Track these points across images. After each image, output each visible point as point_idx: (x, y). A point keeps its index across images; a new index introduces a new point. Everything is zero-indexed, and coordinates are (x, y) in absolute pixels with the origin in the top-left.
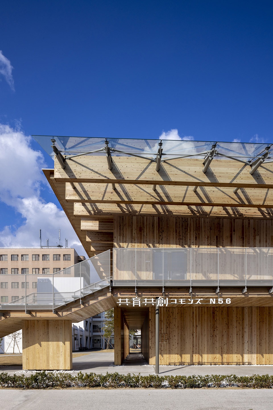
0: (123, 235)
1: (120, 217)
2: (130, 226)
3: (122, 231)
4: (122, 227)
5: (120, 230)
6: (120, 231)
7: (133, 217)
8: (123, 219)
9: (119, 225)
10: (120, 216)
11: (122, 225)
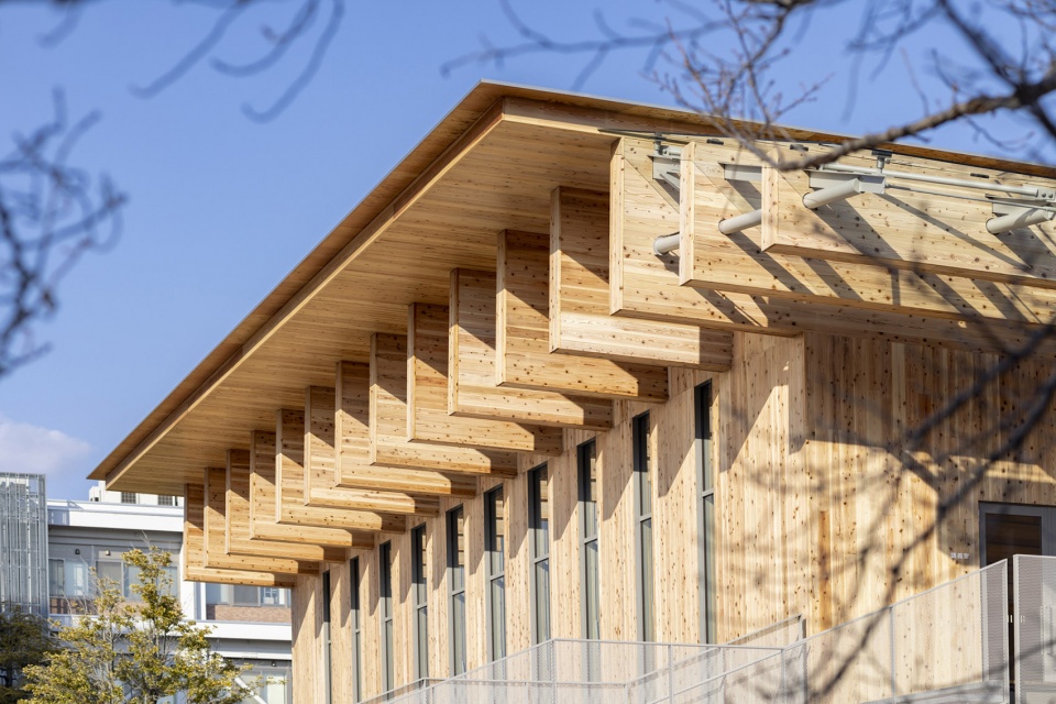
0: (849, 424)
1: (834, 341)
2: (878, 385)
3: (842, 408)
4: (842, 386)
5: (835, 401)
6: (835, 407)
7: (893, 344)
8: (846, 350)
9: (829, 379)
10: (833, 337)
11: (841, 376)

Task requirements
Repeat verbatim all the material, but not the pictures.

Response area
Track these points across images. After each image, output each visible point as point_idx: (x, y). A point keeps its index across images; a new index introduces a new point. Everything is zero-indexed, and coordinates are (x, y) in absolute pixels with the origin in the top-left.
0: (123, 235)
1: (120, 217)
2: (130, 226)
3: (122, 231)
4: (122, 227)
5: (120, 230)
6: (120, 231)
7: (133, 217)
8: (123, 219)
9: (119, 225)
10: (120, 216)
11: (122, 225)
0: (849, 424)
1: (834, 341)
2: (878, 385)
3: (842, 408)
4: (842, 386)
5: (835, 401)
6: (835, 407)
7: (893, 344)
8: (846, 350)
9: (829, 379)
10: (833, 337)
11: (841, 376)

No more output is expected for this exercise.